- **EXCERPT TO READ**
Colder than Ln2... Will do 14K
This is setting on my kitchen counter.... it's a cryopump 2 stage displacer uses helium



Fugger has the heliumcompressor and all we have left to do is hook this baybe up... It Should do -180C @ 200W if I can the first stage displace to run at 100%.


Well I will try it in a month or so but it will do only 70W@40K and if I am guessing correctly it will be around 200+W @ 150k -123C Really insulation will be a #@@$%@^.
This uses a 5 hp heliumscroll that removes the heat generated by the two stage displacer in the cold head in the pic. A displacer has a heat absorbing disk that will modulate at about 5khz in the head to transferr the heat from the cooling surface to the rejection surface this in turn s cooled by the heliumgas.
I think it's called the jenken cycle. Simmilar in function to a stirling displacer...


Really this is a cryo pump used to cool superconducting magnets in an mri imaging system. Nitrogen can't get as cold as this thing.
It will go to -259C or -434F

It will only cool a 1Watt load at those temps. -123C @ 200Watts though. I think Fugger has maybe $300 in it Ebay or something> Bought in pieces and now almost ready to go.
Actually a functional unit rebuilt is 5 to 40 grand depends on how many hours on it.
Sometime after Feb 1 need to do ces (consumer electronics show) first....

This is a cryo pump and is used in vacume chambers, this is a tame one there are cryo pumps that can go down to 2K ...-456.07
The other end of this is a five hp water cooled helium compressor, It uses absorbers in the discharge to get the proper density of hydrogen. This cryo pump will freeze nitrogen.

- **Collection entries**

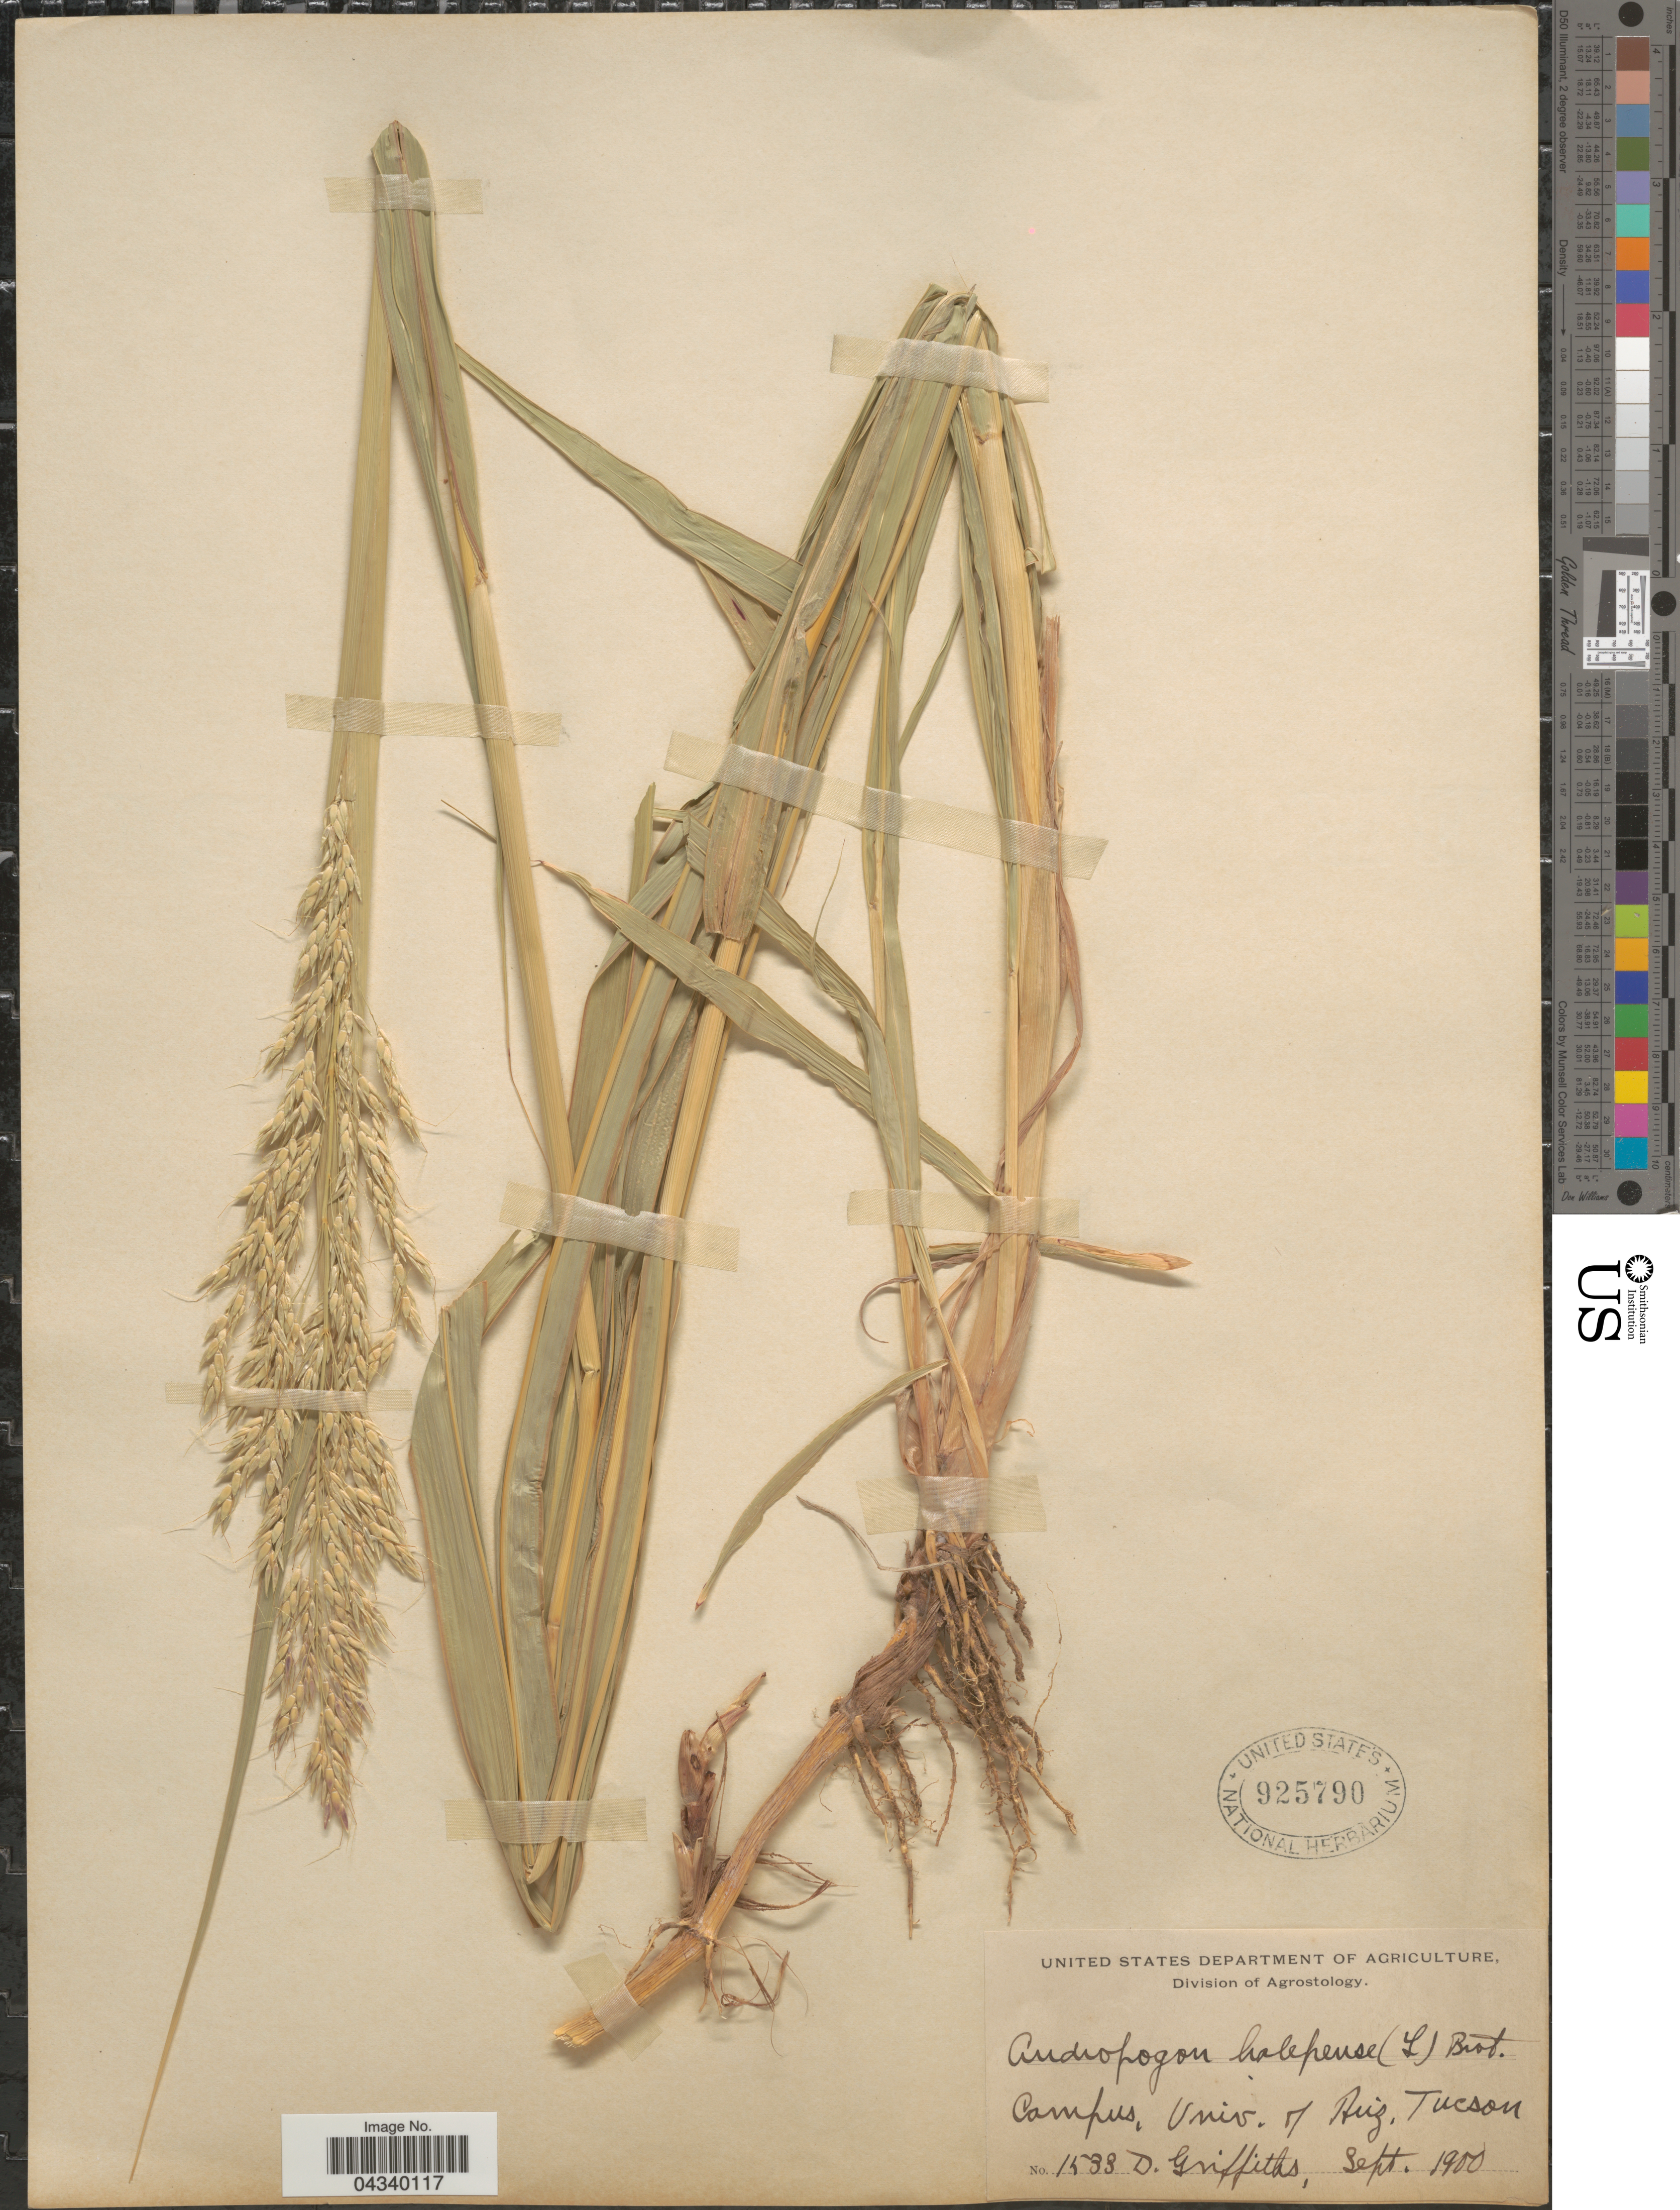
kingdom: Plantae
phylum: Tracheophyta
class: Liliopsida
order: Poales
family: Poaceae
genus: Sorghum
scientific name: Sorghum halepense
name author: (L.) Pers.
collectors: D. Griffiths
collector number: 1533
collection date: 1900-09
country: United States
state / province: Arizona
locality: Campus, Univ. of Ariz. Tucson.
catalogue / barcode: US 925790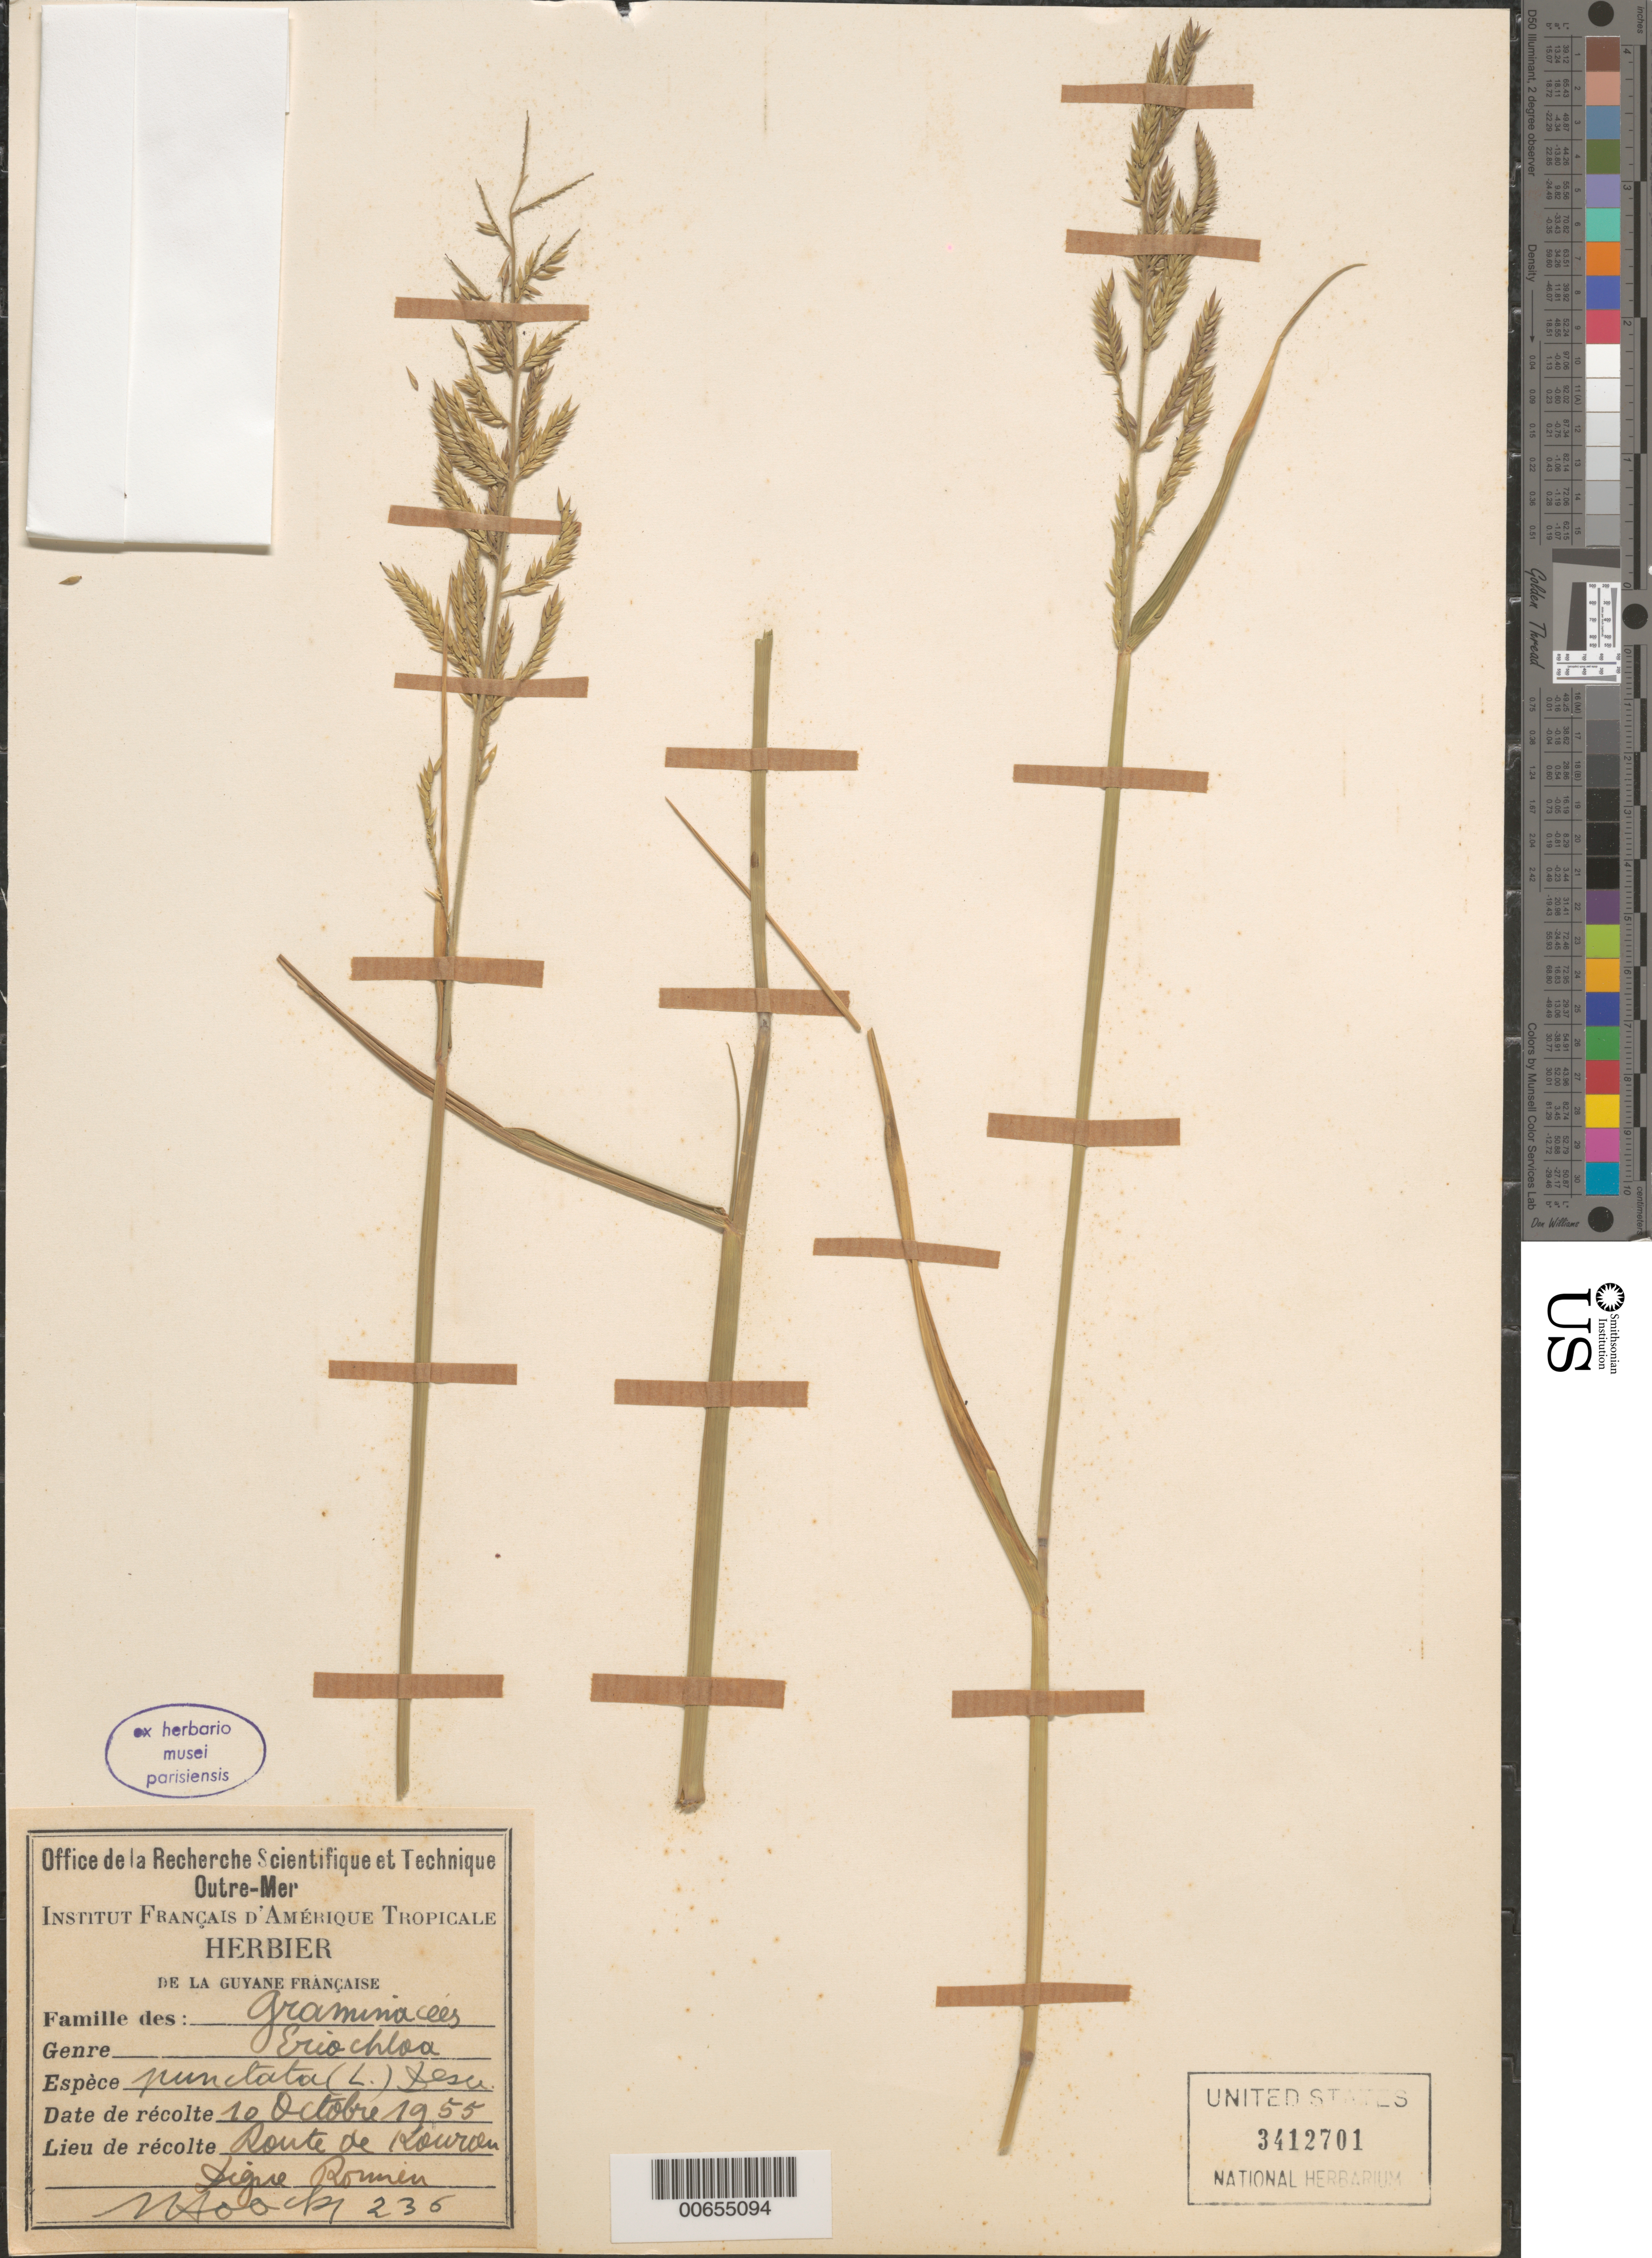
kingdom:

- **WHAT IS NEEDED**
Which temperatures does the cryopump post give in kelvin? The entries play no part here.

- **RESPONSE BELOW**
14K, 40K, 150k, 2K